Problem:
Let point $P$ be outside circle $\Gamma$. The tangents from $P$ to $\Gamma$ hit $\Gamma$ at $A$ and $B$. A third line through $P$ hits $\Gamma$ at $C$ and $D$, such that $C$ is between $P$ and $D$. Point $Q$ is on chord $CD$ such that $\angle DAQ$ = $\angle PBC$. Prove that $\angle DBQ$ = $\angle PAC$.
Solution Sketch:
We will try to find $\frac{DQ}{CQ}$ in a way that does not depend on $Q$. First, note that $\sin(\angle AQD) = \sin(\pi – \angle AQC) = \sin(\angle AQC)$. Let $\theta = \angle DAQ = \angle PBC$ and $\alpha = \angle QAC$. By the sine law on $\triangle AQC$, $\frac{\sin(\angle \alpha)}{CQ} = \frac{\sin(\angle AQC)}{AC}$, so $CQ = \frac{AC \sin(\angle \alpha)}{\sin(\angle AQC)}$. Similarly, by the sine law on $\triangle AQD$, $\frac{\sin(\angle \theta)}{DQ} = \frac{\sin(\angle AQD)}{AD}$, so $DQ = \frac{AD \sin(\angle \theta)}{\sin(\angle AQD)}$. $\sin \angle AQD = \sin\angle AQC$, so $DQ = \frac{AD \sin(\angle \theta)}{\sin(\angle AQC)}$. Thus, $\frac{DQ}{CQ} = \frac{AD \sin \theta}{AC \sin \alpha}$.

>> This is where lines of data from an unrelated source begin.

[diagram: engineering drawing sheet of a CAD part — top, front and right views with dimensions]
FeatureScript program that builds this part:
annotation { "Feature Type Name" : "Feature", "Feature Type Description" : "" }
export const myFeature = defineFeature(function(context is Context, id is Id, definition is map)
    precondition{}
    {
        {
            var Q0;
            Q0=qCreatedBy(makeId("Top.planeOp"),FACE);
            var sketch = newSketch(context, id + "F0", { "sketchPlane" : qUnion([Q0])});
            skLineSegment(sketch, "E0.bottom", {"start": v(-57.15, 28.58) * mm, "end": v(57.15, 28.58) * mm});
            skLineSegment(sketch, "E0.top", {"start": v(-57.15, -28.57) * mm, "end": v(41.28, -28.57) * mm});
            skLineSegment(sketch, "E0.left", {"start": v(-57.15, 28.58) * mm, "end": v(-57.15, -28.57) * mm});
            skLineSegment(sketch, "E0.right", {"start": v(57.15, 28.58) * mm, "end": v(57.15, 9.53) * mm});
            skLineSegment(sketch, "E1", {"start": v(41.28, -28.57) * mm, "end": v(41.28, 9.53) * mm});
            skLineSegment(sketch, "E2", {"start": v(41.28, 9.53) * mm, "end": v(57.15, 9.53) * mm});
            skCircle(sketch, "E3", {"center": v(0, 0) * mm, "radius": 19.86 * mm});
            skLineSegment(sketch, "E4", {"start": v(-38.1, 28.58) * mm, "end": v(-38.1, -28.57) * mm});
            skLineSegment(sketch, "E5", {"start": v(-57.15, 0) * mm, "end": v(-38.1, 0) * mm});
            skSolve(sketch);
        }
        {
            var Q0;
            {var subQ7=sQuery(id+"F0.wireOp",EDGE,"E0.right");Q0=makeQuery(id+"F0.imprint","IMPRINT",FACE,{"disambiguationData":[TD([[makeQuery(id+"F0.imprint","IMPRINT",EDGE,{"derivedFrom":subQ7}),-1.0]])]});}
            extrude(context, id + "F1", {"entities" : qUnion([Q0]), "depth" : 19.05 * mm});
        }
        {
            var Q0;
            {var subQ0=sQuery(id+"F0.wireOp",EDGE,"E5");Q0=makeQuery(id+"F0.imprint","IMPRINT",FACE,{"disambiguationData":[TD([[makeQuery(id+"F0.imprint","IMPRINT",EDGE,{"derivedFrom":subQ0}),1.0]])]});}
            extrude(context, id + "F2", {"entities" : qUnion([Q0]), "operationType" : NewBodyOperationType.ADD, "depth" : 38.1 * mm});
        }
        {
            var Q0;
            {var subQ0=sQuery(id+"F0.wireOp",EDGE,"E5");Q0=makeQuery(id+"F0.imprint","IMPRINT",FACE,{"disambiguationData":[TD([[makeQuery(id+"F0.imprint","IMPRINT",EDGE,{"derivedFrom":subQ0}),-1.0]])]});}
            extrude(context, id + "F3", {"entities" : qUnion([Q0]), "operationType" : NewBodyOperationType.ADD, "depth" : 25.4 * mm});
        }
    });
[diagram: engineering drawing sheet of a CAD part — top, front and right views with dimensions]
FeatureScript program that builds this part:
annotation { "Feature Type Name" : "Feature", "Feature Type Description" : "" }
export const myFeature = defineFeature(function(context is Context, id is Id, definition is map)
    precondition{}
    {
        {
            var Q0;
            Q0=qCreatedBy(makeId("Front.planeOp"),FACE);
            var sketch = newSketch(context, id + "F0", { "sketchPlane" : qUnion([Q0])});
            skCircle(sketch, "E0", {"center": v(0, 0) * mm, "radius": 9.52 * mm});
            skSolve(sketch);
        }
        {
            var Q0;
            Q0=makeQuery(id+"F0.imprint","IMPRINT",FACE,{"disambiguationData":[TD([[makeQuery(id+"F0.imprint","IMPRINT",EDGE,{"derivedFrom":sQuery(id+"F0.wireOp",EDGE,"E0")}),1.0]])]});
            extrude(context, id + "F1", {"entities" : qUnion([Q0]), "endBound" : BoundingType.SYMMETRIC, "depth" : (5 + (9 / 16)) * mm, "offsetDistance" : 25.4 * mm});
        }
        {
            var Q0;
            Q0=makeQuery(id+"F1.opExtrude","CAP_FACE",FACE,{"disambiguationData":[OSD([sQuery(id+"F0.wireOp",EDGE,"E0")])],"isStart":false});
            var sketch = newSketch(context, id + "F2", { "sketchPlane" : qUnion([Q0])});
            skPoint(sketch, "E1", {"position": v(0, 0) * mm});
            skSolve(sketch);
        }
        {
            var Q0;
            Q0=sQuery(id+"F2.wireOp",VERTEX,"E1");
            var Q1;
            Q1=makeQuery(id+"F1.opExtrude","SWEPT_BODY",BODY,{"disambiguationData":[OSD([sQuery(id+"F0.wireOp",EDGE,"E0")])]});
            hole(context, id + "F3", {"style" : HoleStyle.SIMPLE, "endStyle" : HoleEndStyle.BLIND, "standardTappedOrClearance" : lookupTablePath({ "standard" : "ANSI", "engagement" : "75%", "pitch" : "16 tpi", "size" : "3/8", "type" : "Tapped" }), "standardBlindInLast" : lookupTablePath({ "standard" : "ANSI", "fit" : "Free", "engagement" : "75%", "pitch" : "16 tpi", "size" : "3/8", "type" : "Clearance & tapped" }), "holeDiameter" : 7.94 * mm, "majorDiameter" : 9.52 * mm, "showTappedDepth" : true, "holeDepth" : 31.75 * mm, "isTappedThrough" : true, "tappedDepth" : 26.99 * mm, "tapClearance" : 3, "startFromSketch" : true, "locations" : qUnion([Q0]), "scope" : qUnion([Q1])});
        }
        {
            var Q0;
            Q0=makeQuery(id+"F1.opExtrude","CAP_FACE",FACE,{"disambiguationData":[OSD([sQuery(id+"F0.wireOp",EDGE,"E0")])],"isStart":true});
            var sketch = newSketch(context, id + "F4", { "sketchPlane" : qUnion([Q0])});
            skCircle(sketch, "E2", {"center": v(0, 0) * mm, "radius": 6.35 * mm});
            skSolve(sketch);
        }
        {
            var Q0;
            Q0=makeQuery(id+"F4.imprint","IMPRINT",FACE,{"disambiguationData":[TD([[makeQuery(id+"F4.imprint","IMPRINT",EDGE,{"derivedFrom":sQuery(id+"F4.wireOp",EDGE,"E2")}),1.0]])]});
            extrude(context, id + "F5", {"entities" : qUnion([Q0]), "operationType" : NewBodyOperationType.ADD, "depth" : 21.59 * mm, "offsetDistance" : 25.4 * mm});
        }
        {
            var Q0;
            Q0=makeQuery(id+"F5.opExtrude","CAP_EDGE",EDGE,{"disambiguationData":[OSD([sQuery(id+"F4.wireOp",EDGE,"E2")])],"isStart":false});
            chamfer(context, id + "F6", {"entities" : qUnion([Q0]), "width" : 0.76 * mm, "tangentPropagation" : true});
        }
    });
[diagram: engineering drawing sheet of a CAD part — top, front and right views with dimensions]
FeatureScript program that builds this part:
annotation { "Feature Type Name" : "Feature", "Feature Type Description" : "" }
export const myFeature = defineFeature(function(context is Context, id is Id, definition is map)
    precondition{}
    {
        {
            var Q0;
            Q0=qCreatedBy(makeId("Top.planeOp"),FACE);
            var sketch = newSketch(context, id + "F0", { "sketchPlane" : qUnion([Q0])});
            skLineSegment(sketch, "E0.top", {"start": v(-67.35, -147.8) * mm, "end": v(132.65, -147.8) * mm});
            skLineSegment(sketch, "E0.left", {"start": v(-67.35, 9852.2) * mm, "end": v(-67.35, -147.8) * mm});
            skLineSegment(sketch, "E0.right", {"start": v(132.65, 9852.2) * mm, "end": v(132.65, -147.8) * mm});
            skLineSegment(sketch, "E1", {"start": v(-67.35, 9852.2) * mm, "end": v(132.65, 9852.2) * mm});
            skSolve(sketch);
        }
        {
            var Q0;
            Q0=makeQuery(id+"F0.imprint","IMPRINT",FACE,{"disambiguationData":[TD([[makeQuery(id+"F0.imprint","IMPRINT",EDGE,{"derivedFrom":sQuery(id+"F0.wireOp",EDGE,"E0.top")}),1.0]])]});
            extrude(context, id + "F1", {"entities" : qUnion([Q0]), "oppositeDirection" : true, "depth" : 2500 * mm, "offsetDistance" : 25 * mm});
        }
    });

We will now find terms that represent $\sin \theta$ and $\sin \alpha$. First, note that since $A$, $B$, $C$, and $D$ are concyclic, then $\angle DAQ + \angle DBC = \pi$. This means that $\angle QAC = \alpha = \angle PDB$. By the sine law on $\triangle PCB$, $\frac{\sin \angle DPB}{BD} = \frac{\sin \alpha}{DP}$, so $\sin \angle \alpha = \frac{DP \sin \angle DPB}{BC}$. By the sine law on $\triangle PDB$, $\frac{\sin \angle \theta}{PC} = \frac{sin \angle DPB}{BC}$, so $\angle \theta = \frac{PC \sin \angle DPB}{BC}$.
We now see that $\frac{DQ}{CQ} = \frac{AD \sin \theta}{AC \sin \alpha}$ becomes $\frac{DQ}{CQ} = \frac{AD \frac{PC \sin \angle DPB}{BC}}{AC \frac{DP \sin \angle DPB}{BC}} = \frac{AD \cdot BC \cdot PC}{AC \cdot BC \cdot PD}$. Notice that this is symmetric in $A$ and $B$, so if we pick a point $Q’$ such that $\angle PAC = \angle DBQ’$, then $\frac{CQ’}{DQ’} = \frac{CQ}{DQ}$, so $Q = Q’$. Therefore, $\angle DBQ = \angle PAC$. $\square$